2006/10/26, Aaron Griffin <aaronmgriffin@gmail.com>:
What I'm saying is that you have the overhead of a full-scale database with little gain. Indexing by package names, yes that's great and all, but that doesn't help with the slowest-of-the-slow -Ss operation. -Ss searches package names AND descriptions, allowing for regex matching. Sqlite (and most DBs) do not support regex matching. Indexing the search by package name means little, because a -Ss "foo" still SHOULD match a package named "barfoo" and a package with "foo" in the description. This means a sequential search. Not only that, but because the DB will not support regex, that means that one must iterate over each and every entry, get the values at the C level, apply a regex pattern, and note if it is a match or not. The only speed you gain would be in the initial opening of the files. To me, this does not mean a DB backend is the solution. It may be better than the files backend, yes, but not the best, and outperforming the files backend is not hard... I was able to improve performance approximately 6 times by simply using the db.tar.gz files in place of disparate text files.

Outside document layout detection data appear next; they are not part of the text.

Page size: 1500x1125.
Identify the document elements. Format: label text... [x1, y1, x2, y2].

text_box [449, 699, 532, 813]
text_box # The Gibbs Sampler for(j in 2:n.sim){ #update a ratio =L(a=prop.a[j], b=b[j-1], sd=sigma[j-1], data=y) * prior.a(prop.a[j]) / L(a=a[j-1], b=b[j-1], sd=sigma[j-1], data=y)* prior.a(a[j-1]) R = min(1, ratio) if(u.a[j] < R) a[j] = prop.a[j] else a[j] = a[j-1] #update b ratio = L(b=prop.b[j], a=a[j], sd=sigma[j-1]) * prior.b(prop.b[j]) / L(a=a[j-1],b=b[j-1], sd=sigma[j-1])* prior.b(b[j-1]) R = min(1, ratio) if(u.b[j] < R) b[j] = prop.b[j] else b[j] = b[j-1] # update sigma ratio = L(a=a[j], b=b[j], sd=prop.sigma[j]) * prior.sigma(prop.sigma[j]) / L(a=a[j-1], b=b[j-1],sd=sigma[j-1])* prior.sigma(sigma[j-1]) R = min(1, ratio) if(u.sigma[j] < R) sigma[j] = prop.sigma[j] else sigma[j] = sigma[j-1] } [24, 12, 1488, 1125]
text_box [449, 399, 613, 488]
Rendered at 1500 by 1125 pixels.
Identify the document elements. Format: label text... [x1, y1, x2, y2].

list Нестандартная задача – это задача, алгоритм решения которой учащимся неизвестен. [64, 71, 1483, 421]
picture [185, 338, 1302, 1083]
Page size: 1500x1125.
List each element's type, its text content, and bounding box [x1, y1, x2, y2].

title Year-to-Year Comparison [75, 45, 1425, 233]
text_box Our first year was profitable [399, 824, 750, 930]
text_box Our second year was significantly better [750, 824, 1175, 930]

Yes, the main problem with files backend is that huge amount of files in /var/lib/pacman that leads to slow performance on many filesystems. gdbm/sqlite/whatever has a big "+" that everithing can be in one file. Plus, as I said, with SQLite you have the ability to easily use in-memory database + you have easy ACID transactions support. This will be faster than seeking through the /var/lib/pacman/ anyway. And there will be no need for pacman-optimize-like scripts for database backends. The overhead is not big. (A quote from sqlite.org: "Small code footprint: less than 250KiB fully configured or less than 150KiB with optional features omitted") Anyway nobody imposes use of some database backend as default and the only one. But having alternative is good. Users can test performance by themself and choose the solution that fits their needs in the best way. Otherwise, what's the point of the ALPM's ability to have different backends? ;-) About regexps - yes, SQLite doesn't support them, but adding this on top of it will be not slower than in files backend anyway. I don't see a problem here. I'm not "advertising" SQLite or other databases because "everybody use databases for everything". I just think that this will offer some new abilities for libalpm and will simplify (and speedup, yes - speedup) some things. That's IMHO, of course, but I think it worth a try gdbm and sqlite as alternatives to files backend. -- Roman Kyrylych (Роман Кирилич)